Far more painful is Sufjan Stevens' Casimir Pulaski Day (about a girl dying from bone cancer). It is (in contrast to the laughable "Cancer") an extremely sad and beautiful song which makes you feel like you've been watching Autumn in New York and Love Story fifty times over in the past five minutes. If you're not fighting tears come the last lines ("… And He takes and He takes and He takes"), you may have a touch of autism.

5. The most depressive Ryan Adams song, played on repeat until suicidal tendencies are manifest (circa twice)

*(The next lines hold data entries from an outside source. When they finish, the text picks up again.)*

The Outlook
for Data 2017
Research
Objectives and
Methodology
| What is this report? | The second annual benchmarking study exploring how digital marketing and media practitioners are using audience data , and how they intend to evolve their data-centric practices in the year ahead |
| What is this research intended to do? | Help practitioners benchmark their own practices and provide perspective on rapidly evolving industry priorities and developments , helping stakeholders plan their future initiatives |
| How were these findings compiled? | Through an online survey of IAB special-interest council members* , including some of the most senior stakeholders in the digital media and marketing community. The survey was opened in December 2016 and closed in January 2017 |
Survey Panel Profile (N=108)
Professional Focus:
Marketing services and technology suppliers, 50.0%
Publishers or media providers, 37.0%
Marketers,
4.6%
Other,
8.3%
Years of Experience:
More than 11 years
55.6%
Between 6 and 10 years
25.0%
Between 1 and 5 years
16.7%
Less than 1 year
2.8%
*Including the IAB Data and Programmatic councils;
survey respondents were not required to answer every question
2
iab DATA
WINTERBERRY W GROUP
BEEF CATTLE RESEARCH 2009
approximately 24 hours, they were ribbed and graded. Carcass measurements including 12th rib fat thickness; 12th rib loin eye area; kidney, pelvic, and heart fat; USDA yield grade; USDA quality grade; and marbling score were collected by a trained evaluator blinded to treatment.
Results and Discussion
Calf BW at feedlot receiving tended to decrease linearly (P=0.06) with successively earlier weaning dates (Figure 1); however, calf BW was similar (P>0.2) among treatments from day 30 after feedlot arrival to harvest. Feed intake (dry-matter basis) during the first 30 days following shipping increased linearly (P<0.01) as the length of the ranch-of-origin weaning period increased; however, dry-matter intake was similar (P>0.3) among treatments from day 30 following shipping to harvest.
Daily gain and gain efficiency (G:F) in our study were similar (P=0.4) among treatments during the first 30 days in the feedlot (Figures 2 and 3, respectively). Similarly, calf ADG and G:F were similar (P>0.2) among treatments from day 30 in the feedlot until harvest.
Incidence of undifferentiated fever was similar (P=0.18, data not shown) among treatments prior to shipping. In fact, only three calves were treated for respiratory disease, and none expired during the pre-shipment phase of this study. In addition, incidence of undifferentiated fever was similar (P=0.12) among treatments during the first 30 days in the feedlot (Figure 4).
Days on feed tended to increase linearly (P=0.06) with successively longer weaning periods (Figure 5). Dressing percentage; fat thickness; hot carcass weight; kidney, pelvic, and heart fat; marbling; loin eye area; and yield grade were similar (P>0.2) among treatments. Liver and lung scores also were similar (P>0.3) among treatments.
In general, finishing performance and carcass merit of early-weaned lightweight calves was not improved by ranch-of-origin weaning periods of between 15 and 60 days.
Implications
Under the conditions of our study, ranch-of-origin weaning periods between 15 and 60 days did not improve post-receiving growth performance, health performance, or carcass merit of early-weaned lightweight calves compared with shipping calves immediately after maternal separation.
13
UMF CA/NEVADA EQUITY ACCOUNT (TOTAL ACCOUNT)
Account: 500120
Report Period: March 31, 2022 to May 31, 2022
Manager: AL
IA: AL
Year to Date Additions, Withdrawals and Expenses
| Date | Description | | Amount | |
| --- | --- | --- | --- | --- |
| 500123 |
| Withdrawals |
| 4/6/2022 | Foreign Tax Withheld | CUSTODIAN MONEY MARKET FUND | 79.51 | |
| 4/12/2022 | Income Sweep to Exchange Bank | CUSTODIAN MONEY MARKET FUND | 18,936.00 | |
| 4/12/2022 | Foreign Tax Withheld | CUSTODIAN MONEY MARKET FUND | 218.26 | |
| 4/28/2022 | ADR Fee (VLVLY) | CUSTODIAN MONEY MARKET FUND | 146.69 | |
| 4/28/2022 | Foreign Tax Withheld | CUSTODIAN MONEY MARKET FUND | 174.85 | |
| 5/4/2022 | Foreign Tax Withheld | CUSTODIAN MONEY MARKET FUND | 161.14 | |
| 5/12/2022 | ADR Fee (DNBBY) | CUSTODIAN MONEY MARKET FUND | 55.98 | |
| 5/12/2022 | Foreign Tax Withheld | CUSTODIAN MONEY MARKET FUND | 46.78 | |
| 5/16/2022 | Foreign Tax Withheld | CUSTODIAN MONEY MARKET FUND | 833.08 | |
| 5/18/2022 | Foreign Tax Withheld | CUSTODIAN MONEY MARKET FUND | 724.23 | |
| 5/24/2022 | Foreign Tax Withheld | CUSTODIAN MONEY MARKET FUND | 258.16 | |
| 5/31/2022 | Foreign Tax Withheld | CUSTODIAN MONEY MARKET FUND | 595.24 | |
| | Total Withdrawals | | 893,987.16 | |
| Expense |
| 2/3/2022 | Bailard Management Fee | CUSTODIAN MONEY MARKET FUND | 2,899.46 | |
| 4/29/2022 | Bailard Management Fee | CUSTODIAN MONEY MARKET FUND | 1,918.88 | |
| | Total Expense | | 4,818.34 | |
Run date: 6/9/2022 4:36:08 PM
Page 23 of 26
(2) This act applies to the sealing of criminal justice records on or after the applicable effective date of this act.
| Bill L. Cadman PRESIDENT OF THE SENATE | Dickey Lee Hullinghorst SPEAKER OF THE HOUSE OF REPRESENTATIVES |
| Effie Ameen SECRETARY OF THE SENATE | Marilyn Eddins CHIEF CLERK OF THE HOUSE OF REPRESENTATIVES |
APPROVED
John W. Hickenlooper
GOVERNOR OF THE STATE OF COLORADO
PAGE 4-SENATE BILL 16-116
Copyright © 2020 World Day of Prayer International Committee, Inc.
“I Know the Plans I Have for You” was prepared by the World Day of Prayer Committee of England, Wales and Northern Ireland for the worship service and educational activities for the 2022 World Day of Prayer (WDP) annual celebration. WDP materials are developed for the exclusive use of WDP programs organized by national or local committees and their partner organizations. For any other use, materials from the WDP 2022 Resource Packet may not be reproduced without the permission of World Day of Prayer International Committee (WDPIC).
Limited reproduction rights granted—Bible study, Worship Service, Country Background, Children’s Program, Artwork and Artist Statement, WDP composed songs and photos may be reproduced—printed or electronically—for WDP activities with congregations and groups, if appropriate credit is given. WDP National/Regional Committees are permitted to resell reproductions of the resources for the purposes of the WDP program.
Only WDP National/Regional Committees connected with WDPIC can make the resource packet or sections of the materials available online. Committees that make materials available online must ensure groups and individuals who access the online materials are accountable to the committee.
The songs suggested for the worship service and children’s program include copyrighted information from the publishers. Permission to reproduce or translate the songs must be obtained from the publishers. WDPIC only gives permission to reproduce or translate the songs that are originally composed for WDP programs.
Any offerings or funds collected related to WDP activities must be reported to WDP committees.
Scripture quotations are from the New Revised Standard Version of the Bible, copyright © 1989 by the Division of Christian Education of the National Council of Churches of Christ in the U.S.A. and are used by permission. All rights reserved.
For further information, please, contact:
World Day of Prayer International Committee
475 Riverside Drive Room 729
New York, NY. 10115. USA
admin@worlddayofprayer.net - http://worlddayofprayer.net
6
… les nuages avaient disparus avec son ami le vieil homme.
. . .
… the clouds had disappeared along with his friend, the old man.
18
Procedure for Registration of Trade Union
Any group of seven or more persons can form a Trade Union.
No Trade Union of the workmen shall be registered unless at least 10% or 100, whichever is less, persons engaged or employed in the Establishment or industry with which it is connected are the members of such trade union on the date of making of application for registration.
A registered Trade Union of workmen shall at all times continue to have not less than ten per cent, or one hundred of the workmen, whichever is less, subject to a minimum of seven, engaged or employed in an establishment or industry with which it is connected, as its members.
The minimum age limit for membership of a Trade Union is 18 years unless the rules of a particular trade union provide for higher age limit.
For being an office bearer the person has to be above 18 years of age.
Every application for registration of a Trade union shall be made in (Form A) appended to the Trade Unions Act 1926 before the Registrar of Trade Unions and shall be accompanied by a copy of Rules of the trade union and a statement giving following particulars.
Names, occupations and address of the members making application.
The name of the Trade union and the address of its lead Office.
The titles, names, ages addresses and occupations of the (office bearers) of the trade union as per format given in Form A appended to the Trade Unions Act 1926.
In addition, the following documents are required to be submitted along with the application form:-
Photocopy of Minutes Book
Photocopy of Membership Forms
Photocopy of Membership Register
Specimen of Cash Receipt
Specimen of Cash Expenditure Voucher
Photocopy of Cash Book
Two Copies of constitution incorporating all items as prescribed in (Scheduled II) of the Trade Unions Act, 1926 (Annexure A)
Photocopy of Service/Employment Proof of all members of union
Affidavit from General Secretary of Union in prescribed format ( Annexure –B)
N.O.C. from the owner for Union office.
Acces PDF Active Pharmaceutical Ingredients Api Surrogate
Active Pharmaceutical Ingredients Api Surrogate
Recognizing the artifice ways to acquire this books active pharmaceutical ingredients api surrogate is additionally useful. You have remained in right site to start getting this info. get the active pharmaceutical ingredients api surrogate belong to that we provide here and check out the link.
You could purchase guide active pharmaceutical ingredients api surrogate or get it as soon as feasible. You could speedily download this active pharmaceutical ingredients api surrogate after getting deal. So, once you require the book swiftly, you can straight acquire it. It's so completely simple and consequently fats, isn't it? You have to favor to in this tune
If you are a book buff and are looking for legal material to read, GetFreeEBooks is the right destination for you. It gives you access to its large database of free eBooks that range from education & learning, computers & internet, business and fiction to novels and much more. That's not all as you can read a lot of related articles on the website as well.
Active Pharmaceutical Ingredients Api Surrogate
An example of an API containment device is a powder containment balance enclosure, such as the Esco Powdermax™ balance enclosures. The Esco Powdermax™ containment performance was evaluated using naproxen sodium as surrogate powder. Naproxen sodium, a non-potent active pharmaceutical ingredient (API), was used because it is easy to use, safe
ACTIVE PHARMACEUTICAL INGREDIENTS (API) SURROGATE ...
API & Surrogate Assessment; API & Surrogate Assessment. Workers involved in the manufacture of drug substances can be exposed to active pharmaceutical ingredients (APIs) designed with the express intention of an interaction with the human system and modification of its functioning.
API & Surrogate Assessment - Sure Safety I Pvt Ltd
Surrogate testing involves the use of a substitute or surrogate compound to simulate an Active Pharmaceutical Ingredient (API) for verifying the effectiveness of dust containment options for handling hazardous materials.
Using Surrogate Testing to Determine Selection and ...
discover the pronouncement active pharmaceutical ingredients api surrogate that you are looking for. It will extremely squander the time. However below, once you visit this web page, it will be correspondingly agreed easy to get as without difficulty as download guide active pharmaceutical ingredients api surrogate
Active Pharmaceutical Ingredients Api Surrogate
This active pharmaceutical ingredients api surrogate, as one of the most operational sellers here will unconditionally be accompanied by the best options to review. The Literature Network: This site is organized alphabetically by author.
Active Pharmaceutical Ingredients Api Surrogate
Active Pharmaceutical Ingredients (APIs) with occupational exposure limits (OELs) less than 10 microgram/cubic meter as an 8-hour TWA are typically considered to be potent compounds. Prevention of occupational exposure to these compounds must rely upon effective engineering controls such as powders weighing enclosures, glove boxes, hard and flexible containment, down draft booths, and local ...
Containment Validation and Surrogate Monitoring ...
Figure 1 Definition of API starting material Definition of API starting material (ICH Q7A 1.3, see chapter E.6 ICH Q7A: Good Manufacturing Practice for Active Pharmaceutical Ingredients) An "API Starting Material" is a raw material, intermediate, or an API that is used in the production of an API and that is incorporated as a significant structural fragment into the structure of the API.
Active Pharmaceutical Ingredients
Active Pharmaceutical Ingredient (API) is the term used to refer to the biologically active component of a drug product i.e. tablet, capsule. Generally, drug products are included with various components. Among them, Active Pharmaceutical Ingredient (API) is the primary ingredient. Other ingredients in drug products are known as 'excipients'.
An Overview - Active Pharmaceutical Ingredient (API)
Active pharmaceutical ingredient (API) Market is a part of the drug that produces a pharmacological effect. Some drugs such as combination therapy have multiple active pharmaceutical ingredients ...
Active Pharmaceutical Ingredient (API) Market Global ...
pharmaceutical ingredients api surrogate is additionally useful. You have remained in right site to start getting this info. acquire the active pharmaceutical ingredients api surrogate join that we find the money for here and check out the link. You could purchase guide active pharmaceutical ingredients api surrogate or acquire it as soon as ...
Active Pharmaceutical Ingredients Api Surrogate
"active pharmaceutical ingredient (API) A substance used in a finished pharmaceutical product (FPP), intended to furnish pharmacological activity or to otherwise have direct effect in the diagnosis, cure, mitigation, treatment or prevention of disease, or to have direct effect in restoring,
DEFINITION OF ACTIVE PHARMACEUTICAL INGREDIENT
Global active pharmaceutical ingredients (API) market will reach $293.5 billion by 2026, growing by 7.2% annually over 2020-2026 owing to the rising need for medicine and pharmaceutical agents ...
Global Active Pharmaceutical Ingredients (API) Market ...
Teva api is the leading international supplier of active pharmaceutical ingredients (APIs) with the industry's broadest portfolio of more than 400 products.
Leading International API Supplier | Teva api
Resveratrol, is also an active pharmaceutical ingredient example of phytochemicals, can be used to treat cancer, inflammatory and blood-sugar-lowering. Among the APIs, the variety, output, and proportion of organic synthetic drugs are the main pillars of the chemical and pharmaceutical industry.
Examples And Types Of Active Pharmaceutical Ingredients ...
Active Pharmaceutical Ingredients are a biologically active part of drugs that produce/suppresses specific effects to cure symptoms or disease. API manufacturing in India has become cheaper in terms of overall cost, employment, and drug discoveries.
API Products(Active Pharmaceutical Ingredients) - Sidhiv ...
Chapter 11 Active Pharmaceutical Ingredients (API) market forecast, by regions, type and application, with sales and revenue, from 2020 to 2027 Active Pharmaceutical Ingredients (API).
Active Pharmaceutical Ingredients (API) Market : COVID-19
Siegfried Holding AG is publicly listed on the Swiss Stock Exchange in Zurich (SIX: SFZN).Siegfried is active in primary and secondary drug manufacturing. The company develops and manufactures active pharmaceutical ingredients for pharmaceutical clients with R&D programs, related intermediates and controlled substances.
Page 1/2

No one looks to Ryan Adams to lift their spirits, but I challenge anyone to sit through the entire seven and a half minute of Fuck the universe without even remotely considering suicide.

6. Passenger of Shit

I don't know anything about "", but if song titles are anything to go by, breakcore artists at least considerably more fun than rap or rnb artists. The works of pioneer Passenger of Shit include Snortwhitepoopowderupgoatscunt, Suckwurmsoutmyfartingcunt and of course the immortal Bash My Intestines Up My Anus. However, after listening to thirty seconds of his hit Stapletapewurmsonmypenis, starting off with a convincing casio organ solo leading into some kind of death metal growling, I'm convinced that this guy represents one of music's seven trials singlehandedly. I'll let the impostor listen through his entire catalogue, starting with Suck My Fucking Diarrhea and finishing off with the childish, yet enticing Please Lick My Diaper.

7. Crazy frog

Need I say more. Dear intruder, if you ever come near my profile again, I will force you to listen through Crazy hits, More crazy hits and Crazy Hits (Crazy Christmas Edition). Twice.